To that end, Fate & Alcohol is a sober record, but not really a raw one. It isn’t written the morning after, but maybe a year or so after. A lot of the lyrics are about confronting the difficult truths we’d rather avoid, and, lest I make a propulsive rock record sound like a slog, about the cathartic joy in finally just facing your fears, your real fears – about being just one person in a Hellish world, about death and failed love and fear itself. On “D&T” King sings that “we all know I’m going to get in trouble tonight/Unless I fight back against these demons of mine.” The decision to decide – a moment more powerful than any known drink or drug. That feeling, that there is a lesson to be learned from all of this has been there since the beginning, and yet the lesson is painfully slow and elusive in revealing itself. And more so, what you do with the lesson – when knowledge becomes wisdom – is something perhaps saved for another record entirely. 

The women King writes about on this album are better drawn than past albums, where women were manifested but were not embodied, not real, ideas. There are sisters and partners and hard-working, straight-shooting women here – even though at times King tends to fall back on his familiar sketch of women as muses for his poetic, romantic musings. The sequencing of the record, though, seems intentional and as it goes along those idealized lines tend to fall away. King is not particularly good at writing about women and that’s OK, too, but it will be interesting to see – if he releases music in the future – if these sketches eventually deepen into portraits. 

It seems hard for me to believe that many Millennial women will want to listen to this record or to invest much time in the Millennial man’s messy and uneven journey to self-discovery. They have heard and seen all this shit before and have had to deal with the messy realities of pure passion and broken promises. And that is probably fine, if not wise. So, should this record exist? 

And this is the part where I struggle to say anything of value. Powerlessness is a difficult concept to grasp and it is an important part of processing any emotion or addiction. And powerlessness is more widespread than we’ve been led to believe. Ultimately, Japandroids is still a band about men and largely for men, especially a certain type of man who has a desire to sum up the ugly truths of humanity and life into more digestible, poetic morsels.
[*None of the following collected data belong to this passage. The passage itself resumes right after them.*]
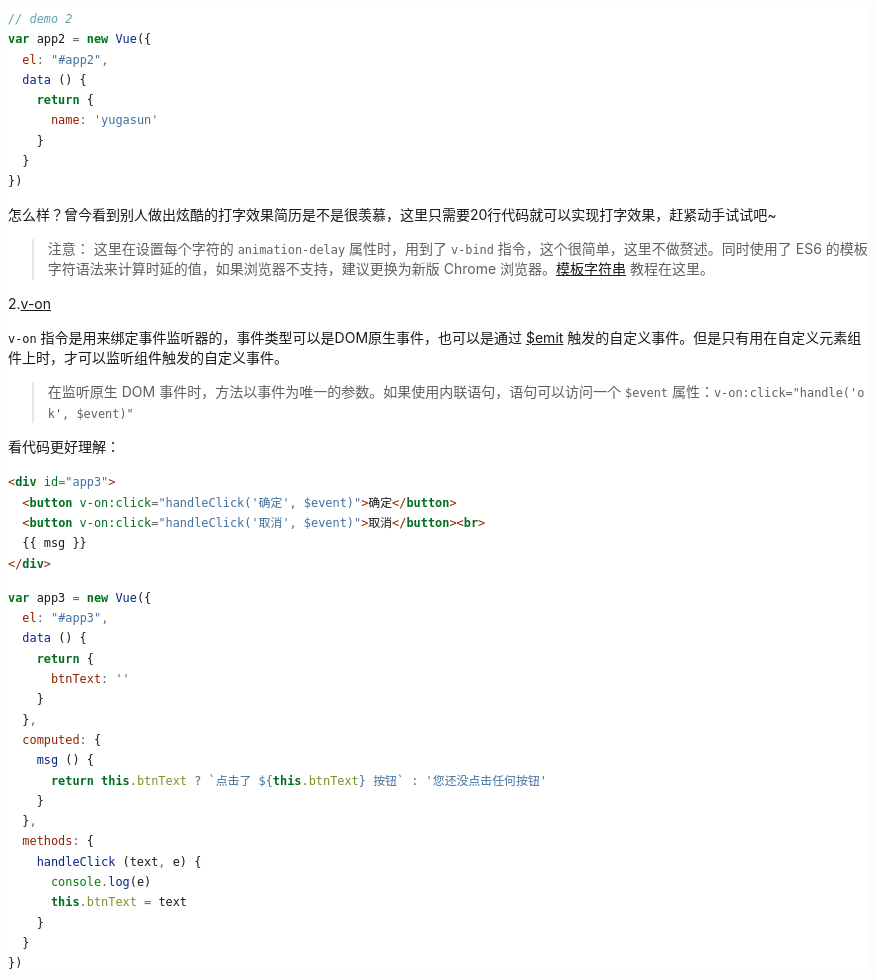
 ```js
// demo 2
var app2 = new Vue({
  el: "#app2",
  data () {
    return {
      name: 'yugasun'
    }
  }
})
```

怎么样？曾今看到别人做出炫酷的打字效果简历是不是很羡慕，这里只需要20行代码就可以实现打字效果，赶紧动手试试吧~

> 注意： 这里在设置每个字符的 `animation-delay` 属性时，用到了 `v-bind` 指令，这个很简单，这里不做赘述。同时使用了 ES6 的模板字符语法来计算时延的值，如果浏览器不支持，建议更换为新版 Chrome 浏览器。[模板字符串](http://es6.ruanyifeng.com/#docs/string#%E6%A8%A1%E6%9D%BF%E5%AD%97%E7%AC%A6%E4%B8%B2) 教程在这里。

2.[v-on](https://cn.vuejs.org/v2/api/#v-on)

`v-on` 指令是用来绑定事件监听器的，事件类型可以是DOM原生事件，也可以是通过 [$emit](https://cn.vuejs.org/v2/api/#vm-emit) 触发的自定义事件。但是只有用在自定义元素组件上时，才可以监听组件触发的自定义事件。

> 在监听原生 DOM 事件时，方法以事件为唯一的参数。如果使用内联语句，语句可以访问一个 `$event` 属性：`v-on:click="handle('ok', $event)"`

看代码更好理解：

```html
<div id="app3">
  <button v-on:click="handleClick('确定', $event)">确定</button>
  <button v-on:click="handleClick('取消', $event)">取消</button><br>
  {{ msg }}
</div>
```

```js
var app3 = new Vue({
  el: "#app3",
  data () {
    return {
      btnText: ''
    }
  },
  computed: {
    msg () {
      return this.btnText ? `点击了 ${this.btnText} 按钮` : '您还没点击任何按钮'
    }
  },
  methods: {
    handleClick (text, e) {
      console.log(e)
      this.btnText = text
    }
  }
})
```
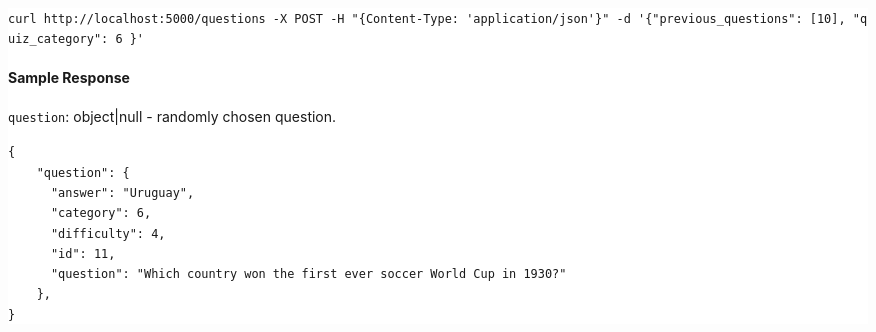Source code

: `curl http://localhost:5000/questions -X POST -H "{Content-Type: 'application/json'}" -d '{"previous_questions": [10], "quiz_category": 6 }'`

#### Sample Response

`question`: object|null - randomly chosen question.

```
{
    "question": {
      "answer": "Uruguay",
      "category": 6,
      "difficulty": 4,
      "id": 11,
      "question": "Which country won the first ever soccer World Cup in 1930?"
    },
}
```

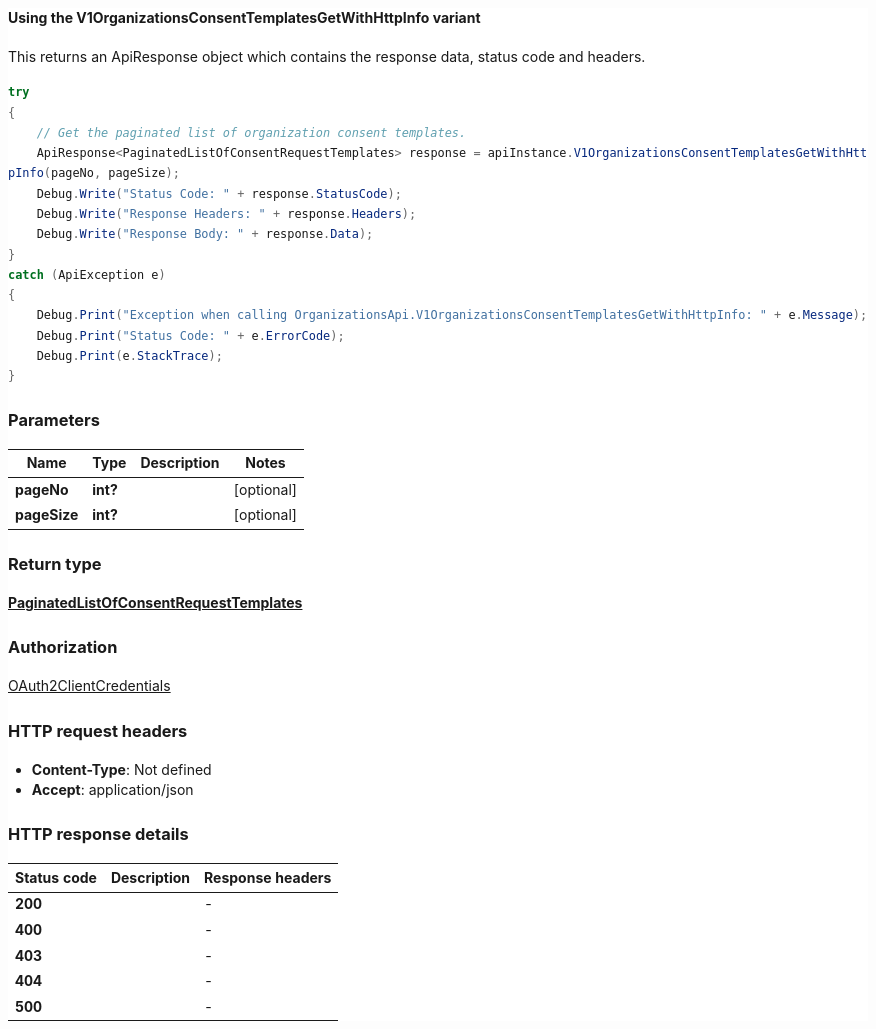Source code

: #### Using the V1OrganizationsConsentTemplatesGetWithHttpInfo variant
This returns an ApiResponse object which contains the response data, status code and headers.

```csharp
try
{
    // Get the paginated list of organization consent templates.
    ApiResponse<PaginatedListOfConsentRequestTemplates> response = apiInstance.V1OrganizationsConsentTemplatesGetWithHttpInfo(pageNo, pageSize);
    Debug.Write("Status Code: " + response.StatusCode);
    Debug.Write("Response Headers: " + response.Headers);
    Debug.Write("Response Body: " + response.Data);
}
catch (ApiException e)
{
    Debug.Print("Exception when calling OrganizationsApi.V1OrganizationsConsentTemplatesGetWithHttpInfo: " + e.Message);
    Debug.Print("Status Code: " + e.ErrorCode);
    Debug.Print(e.StackTrace);
}
```

### Parameters

| Name | Type | Description | Notes |
|------|------|-------------|-------|
| **pageNo** | **int?** |  | [optional]  |
| **pageSize** | **int?** |  | [optional]  |

### Return type

[**PaginatedListOfConsentRequestTemplates**](PaginatedListOfConsentRequestTemplates.md)

### Authorization

[OAuth2ClientCredentials](../README.md#OAuth2ClientCredentials)

### HTTP request headers

 - **Content-Type**: Not defined
 - **Accept**: application/json


### HTTP response details
| Status code | Description | Response headers |
|-------------|-------------|------------------|
| **200** |  |  -  |
| **400** |  |  -  |
| **403** |  |  -  |
| **404** |  |  -  |
| **500** |  |  -  |
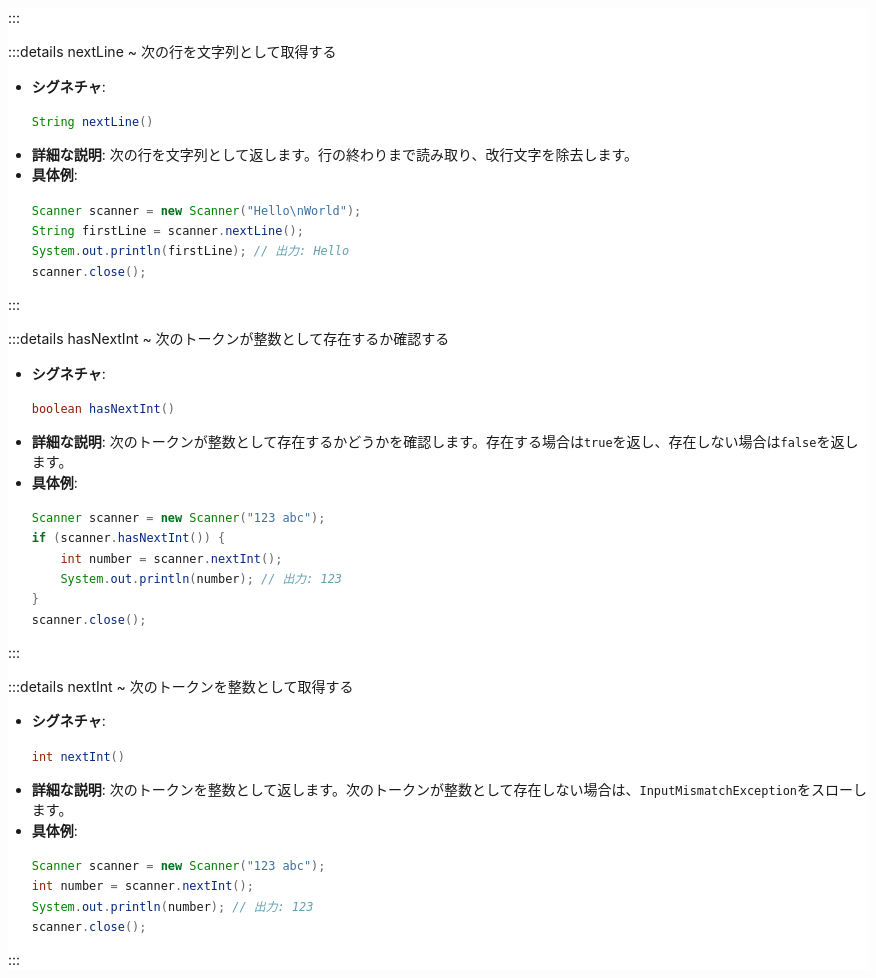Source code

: 
:::

:::details nextLine ~ 次の行を文字列として取得する

- **シグネチャ**:
  ```java
  String nextLine()
  ```
- **詳細な説明**:
  次の行を文字列として返します。行の終わりまで読み取り、改行文字を除去します。
- **具体例**:
  ```java
  Scanner scanner = new Scanner("Hello\nWorld");
  String firstLine = scanner.nextLine();
  System.out.println(firstLine); // 出力: Hello
  scanner.close();
  ```

:::

:::details hasNextInt ~ 次のトークンが整数として存在するか確認する

- **シグネチャ**:
  ```java
  boolean hasNextInt()
  ```
- **詳細な説明**:
  次のトークンが整数として存在するかどうかを確認します。存在する場合は`true`を返し、存在しない場合は`false`を返します。
- **具体例**:
  ```java
  Scanner scanner = new Scanner("123 abc");
  if (scanner.hasNextInt()) {
      int number = scanner.nextInt();
      System.out.println(number); // 出力: 123
  }
  scanner.close();
  ```

:::

:::details nextInt ~ 次のトークンを整数として取得する

- **シグネチャ**:
  ```java
  int nextInt()
  ```
- **詳細な説明**:
  次のトークンを整数として返します。次のトークンが整数として存在しない場合は、`InputMismatchException`をスローします。
- **具体例**:
  ```java
  Scanner scanner = new Scanner("123 abc");
  int number = scanner.nextInt();
  System.out.println(number); // 出力: 123
  scanner.close();
  ```

:::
Whether there is a need for that anymore, I do not know. I can say that on some level I desire it even if I don’t imbibe in it much at all these days. The future is under fire, the past is gaining ground. King is wise to offer up no easy answers – and that makes this a particularly good sobriety record that is devoid of the normal AA cliches and mantras. 

And yet, King is still dipping into the same bag of tricks he always has – fleeting moments of bravery, the lifesaving power of friends and lovers and the existential rush of simply being alive for it all. Of moments and books and poems and music and art as a balm to the harsh realities of humanity and its failures. Time will tell if he has more to say or if he discovers anything new. If he does, he will be the first. 

Again, in the Stereogum article, King sums up the drunken excesses of the later Japandroids tours by saying that “by the end we were basically just pirates.” There’s a loneliness to that story, but if there’s anything I can gather from Fate & Alcohol it’s that to the Japandroids we are still just pirates, but perhaps all of us – the listeners, the characters in the songs and the narrator himself – are coming to the realization that we are pirates sailing on the same ship, beating out a familiar rhythm, sailing from rough seas to calm waters to skirmish to port. There is no captain, there is only the sea. Sail on, sailor.